→ **EXERCISE DESCRIPTION**: Go through the data below and copy it exactly, skipping every picture.

Content starts

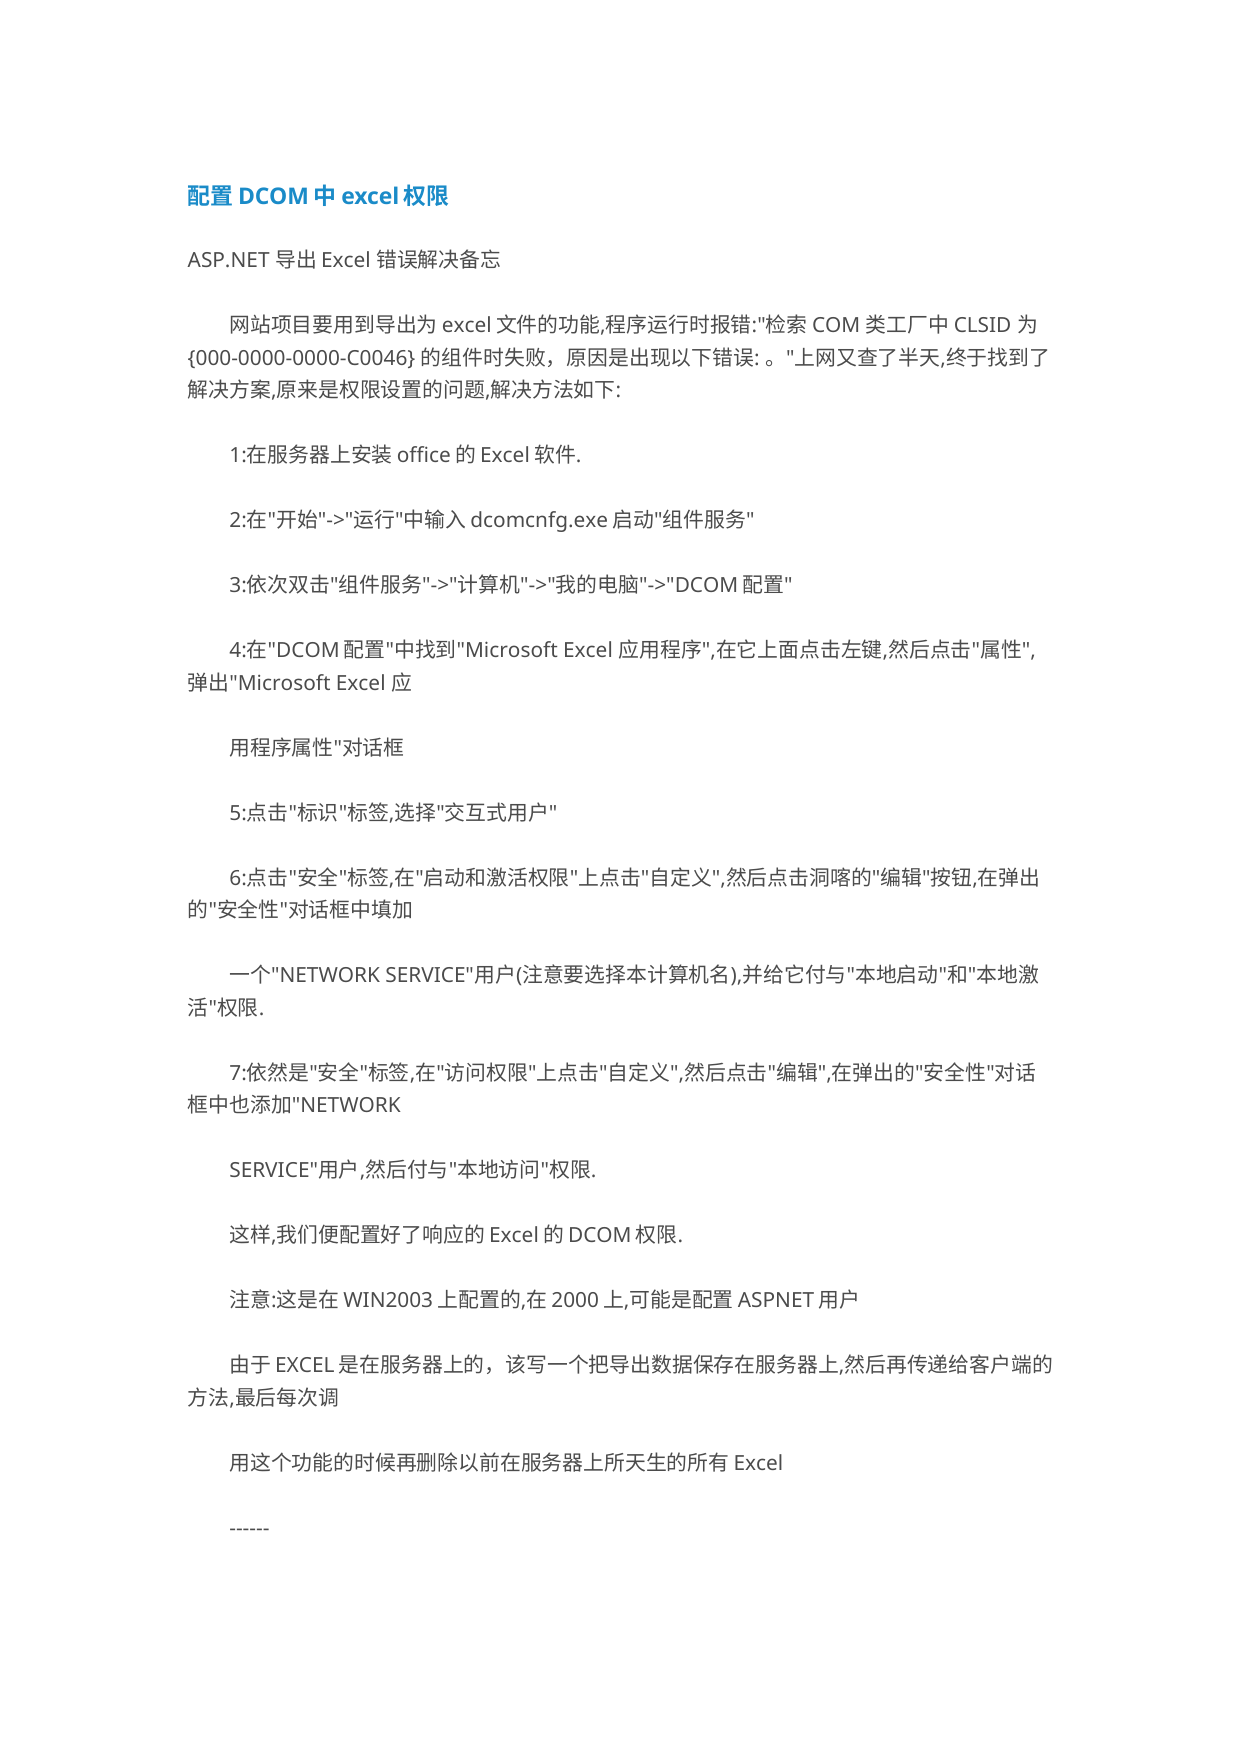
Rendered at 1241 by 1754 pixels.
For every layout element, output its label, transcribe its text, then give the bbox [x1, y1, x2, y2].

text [187, 243, 1053, 1543]
text 配置DCOM中excel权限 [187, 162, 1053, 227]
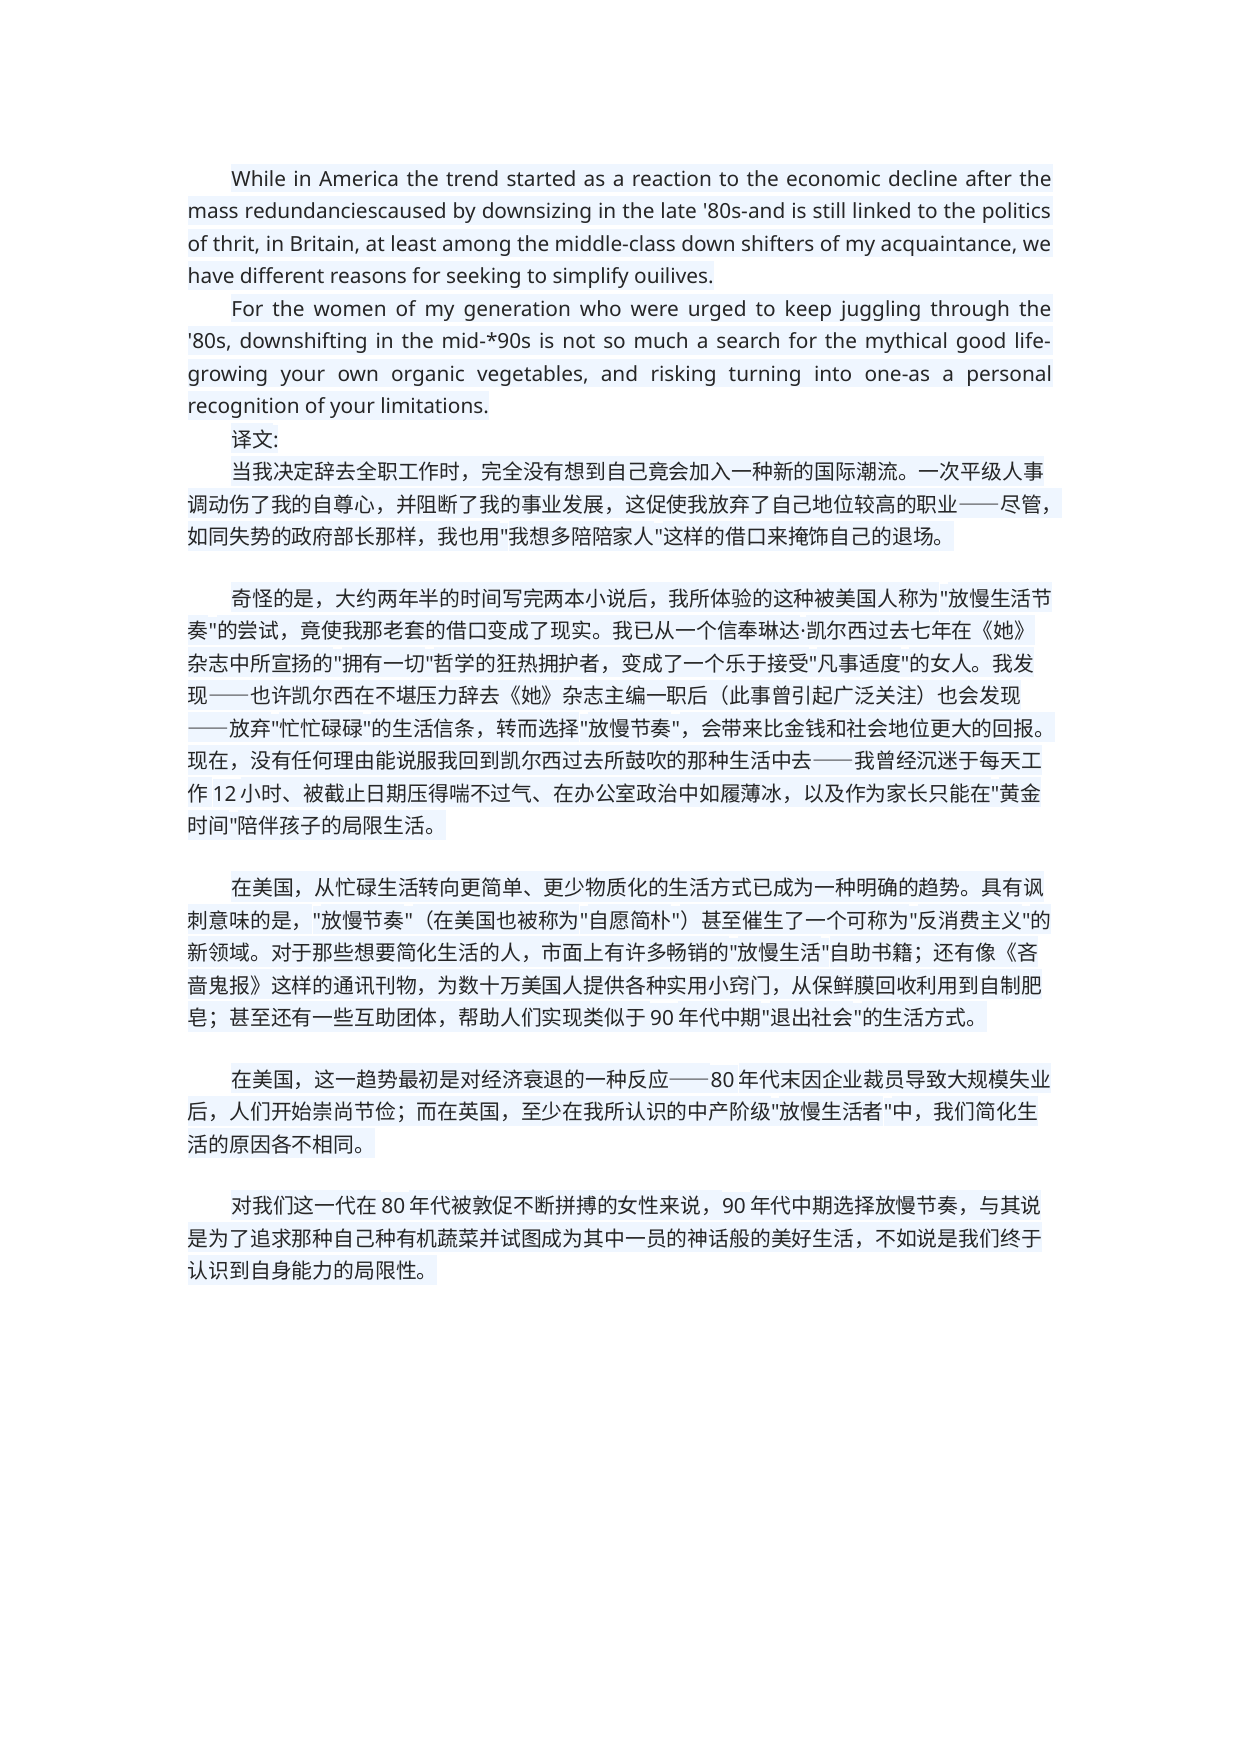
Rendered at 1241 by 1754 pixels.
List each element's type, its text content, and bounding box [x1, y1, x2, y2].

text 在美国，从忙碌生活转向更简单、更少物质化的生活方式已成为一种明确的趋势。具有讽刺意味的是，"放慢节奏"（在美国也被称为"自愿简朴"）甚至催生了一个可称为"反消费主义"的新领域。对于那些想要简化生活的人，市面上有许多畅销的"放慢生活"自助书籍；还有像《吝啬鬼报》这样的通讯刊物，为数十万美国人提供各种实用小窍门，从保鲜膜回收利用到自制肥皂；甚至还有一些互助团体，帮助人们实现类似于90年代中期"退出社会"的生活方式。 [187, 870, 1053, 1033]
text 在美国，这一趋势最初是对经济衰退的一种反应——80年代末因企业裁员导致大规模失业后，人们开始崇尚节俭；而在英国，至少在我所认识的中产阶级"放慢生活者"中，我们简化生活的原因各不相同。 [187, 1062, 1053, 1159]
text 译文: [187, 422, 1053, 454]
text 当我决定辞去全职工作时，完全没有想到自己竟会加入一种新的国际潮流。一次平级人事调动伤了我的自尊心，并阻断了我的事业发展，这促使我放弃了自己地位较高的职业——尽管，如同失势的政府部长那样，我也用"我想多陪陪家人"这样的借口来掩饰自己的退场。 [187, 454, 1053, 552]
text 奇怪的是，大约两年半的时间写完两本小说后，我所体验的这种被美国人称为"放慢生活节奏"的尝试，竟使我那老套的借口变成了现实。我已从一个信奉琳达·凯尔西过去七年在《她》杂志中所宣扬的"拥有一切"哲学的狂热拥护者，变成了一个乐于接受"凡事适度"的女人。我发现——也许凯尔西在不堪压力辞去《她》杂志主编一职后（此事曾引起广泛关注）也会发现——放弃"忙忙碌碌"的生活信条，转而选择"放慢节奏"，会带来比金钱和社会地位更大的回报。现在，没有任何理由能说服我回到凯尔西过去所鼓吹的那种生活中去——我曾经沉迷于每天工作12小时、被截止日期压得喘不过气、在办公室政治中如履薄冰，以及作为家长只能在"黄金时间"陪伴孩子的局限生活。 [187, 581, 1053, 841]
text For the women of my generation who were urged to keep juggling through the '80s, downshifting in the mid-*90s is not so much a search for the mythical good life-growing your own organic vegetables, and risking turning into one-as a personal recognition of your limitations. [187, 292, 1053, 422]
text 对我们这一代在80年代被敦促不断拼搏的女性来说，90年代中期选择放慢节奏，与其说是为了追求那种自己种有机蔬菜并试图成为其中一员的神话般的美好生活，不如说是我们终于认识到自身能力的局限性。 [187, 1189, 1053, 1286]
text While in America the trend started as a reaction to the economic decline after the mass redundanciescaused by downsizing in the late '80s-and is still linked to the politics of thrit, in Britain, at least among the middle-class down shifters of my acquaintance, we have different reasons for seeking to simplify ouilives. [187, 162, 1053, 292]
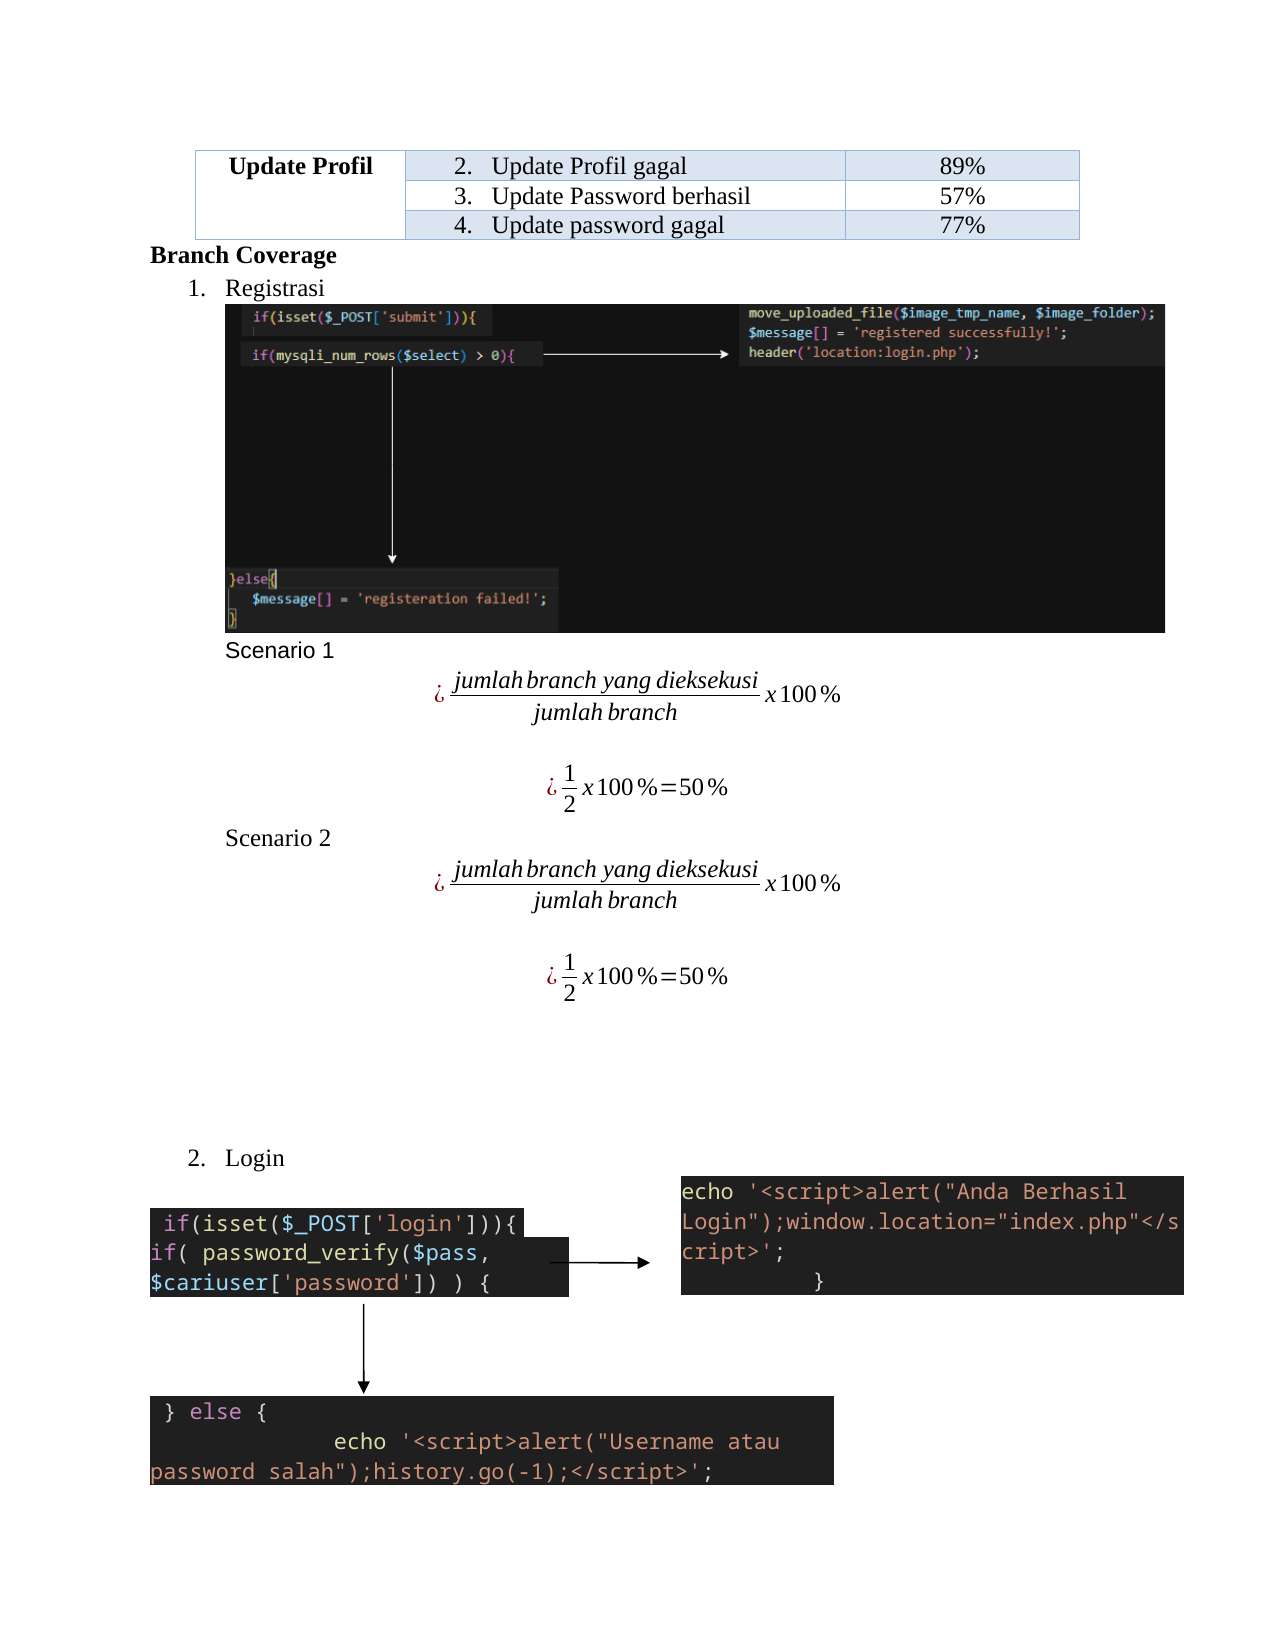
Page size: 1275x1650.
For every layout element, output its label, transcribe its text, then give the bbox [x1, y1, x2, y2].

text Scenario 2 [150, 823, 1125, 851]
picture [225, 304, 1166, 633]
text } else { [150, 1396, 834, 1426]
table_cell Update Profil [196, 151, 405, 239]
table_cell 77% [846, 211, 1079, 239]
text Scenario 1 [150, 637, 1125, 663]
table_cell 89% [846, 151, 1079, 180]
list Login [187, 1143, 1125, 1172]
text echo '<script>alert("Username atau password salah");history.go(-1);</script>'; [150, 1426, 834, 1485]
table_cell 57% [846, 181, 1079, 209]
table_cell Update password gagal [406, 211, 845, 239]
text if(isset($_POST['login'])){ [150, 1208, 524, 1237]
text Branch Coverage [150, 240, 1125, 269]
table_cell Update Password berhasil [406, 181, 845, 209]
table_cell Update Profil gagal [406, 151, 845, 180]
text if( password_verify($pass, $cariuser['password']) ) { [150, 1237, 569, 1297]
list Registrasi [187, 273, 1125, 302]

Content ends

→ **TASK ANSWER**:
Rendered at 1241 by 1754 pixels.
For every layout element, output its label, transcribe its text, then give the bbox [x1, y1, x2, y2].

text [187, 243, 1053, 1543]
text 配置DCOM中excel权限 [187, 162, 1053, 227]
Rendered at 1241 by 1754 pixels.
List each element's type, its text content, and bounding box [x1, y1, x2, y2].

text 在美国，从忙碌生活转向更简单、更少物质化的生活方式已成为一种明确的趋势。具有讽刺意味的是，"放慢节奏"（在美国也被称为"自愿简朴"）甚至催生了一个可称为"反消费主义"的新领域。对于那些想要简化生活的人，市面上有许多畅销的"放慢生活"自助书籍；还有像《吝啬鬼报》这样的通讯刊物，为数十万美国人提供各种实用小窍门，从保鲜膜回收利用到自制肥皂；甚至还有一些互助团体，帮助人们实现类似于90年代中期"退出社会"的生活方式。 [187, 870, 1053, 1033]
text 在美国，这一趋势最初是对经济衰退的一种反应——80年代末因企业裁员导致大规模失业后，人们开始崇尚节俭；而在英国，至少在我所认识的中产阶级"放慢生活者"中，我们简化生活的原因各不相同。 [187, 1062, 1053, 1159]
text 译文: [187, 422, 1053, 454]
text 当我决定辞去全职工作时，完全没有想到自己竟会加入一种新的国际潮流。一次平级人事调动伤了我的自尊心，并阻断了我的事业发展，这促使我放弃了自己地位较高的职业——尽管，如同失势的政府部长那样，我也用"我想多陪陪家人"这样的借口来掩饰自己的退场。 [187, 454, 1053, 552]
text 奇怪的是，大约两年半的时间写完两本小说后，我所体验的这种被美国人称为"放慢生活节奏"的尝试，竟使我那老套的借口变成了现实。我已从一个信奉琳达·凯尔西过去七年在《她》杂志中所宣扬的"拥有一切"哲学的狂热拥护者，变成了一个乐于接受"凡事适度"的女人。我发现——也许凯尔西在不堪压力辞去《她》杂志主编一职后（此事曾引起广泛关注）也会发现——放弃"忙忙碌碌"的生活信条，转而选择"放慢节奏"，会带来比金钱和社会地位更大的回报。现在，没有任何理由能说服我回到凯尔西过去所鼓吹的那种生活中去——我曾经沉迷于每天工作12小时、被截止日期压得喘不过气、在办公室政治中如履薄冰，以及作为家长只能在"黄金时间"陪伴孩子的局限生活。 [187, 581, 1053, 841]
text For the women of my generation who were urged to keep juggling through the '80s, downshifting in the mid-*90s is not so much a search for the mythical good life-growing your own organic vegetables, and risking turning into one-as a personal recognition of your limitations. [187, 292, 1053, 422]
text 对我们这一代在80年代被敦促不断拼搏的女性来说，90年代中期选择放慢节奏，与其说是为了追求那种自己种有机蔬菜并试图成为其中一员的神话般的美好生活，不如说是我们终于认识到自身能力的局限性。 [187, 1189, 1053, 1286]
text While in America the trend started as a reaction to the economic decline after the mass redundanciescaused by downsizing in the late '80s-and is still linked to the politics of thrit, in Britain, at least among the middle-class down shifters of my acquaintance, we have different reasons for seeking to simplify ouilives. [187, 162, 1053, 292]
Page size: 1275x1650.
For every layout element, output its label, transcribe its text, then give the bbox [x1, y1, x2, y2].

text Scenario 2 [150, 823, 1125, 851]
picture [225, 304, 1166, 633]
text } else { [150, 1396, 834, 1426]
table_cell Update Profil [196, 151, 405, 239]
table_cell 77% [846, 211, 1079, 239]
text Scenario 1 [150, 637, 1125, 663]
table_cell 89% [846, 151, 1079, 180]
list Login [187, 1143, 1125, 1172]
text echo '<script>alert("Username atau password salah");history.go(-1);</script>'; [150, 1426, 834, 1485]
table_cell 57% [846, 181, 1079, 209]
table_cell Update password gagal [406, 211, 845, 239]
text if(isset($_POST['login'])){ [150, 1208, 524, 1237]
text Branch Coverage [150, 240, 1125, 269]
table_cell Update Password berhasil [406, 181, 845, 209]
table_cell Update Profil gagal [406, 151, 845, 180]
text if( password_verify($pass, $cariuser['password']) ) { [150, 1237, 569, 1297]
list Registrasi [187, 273, 1125, 302]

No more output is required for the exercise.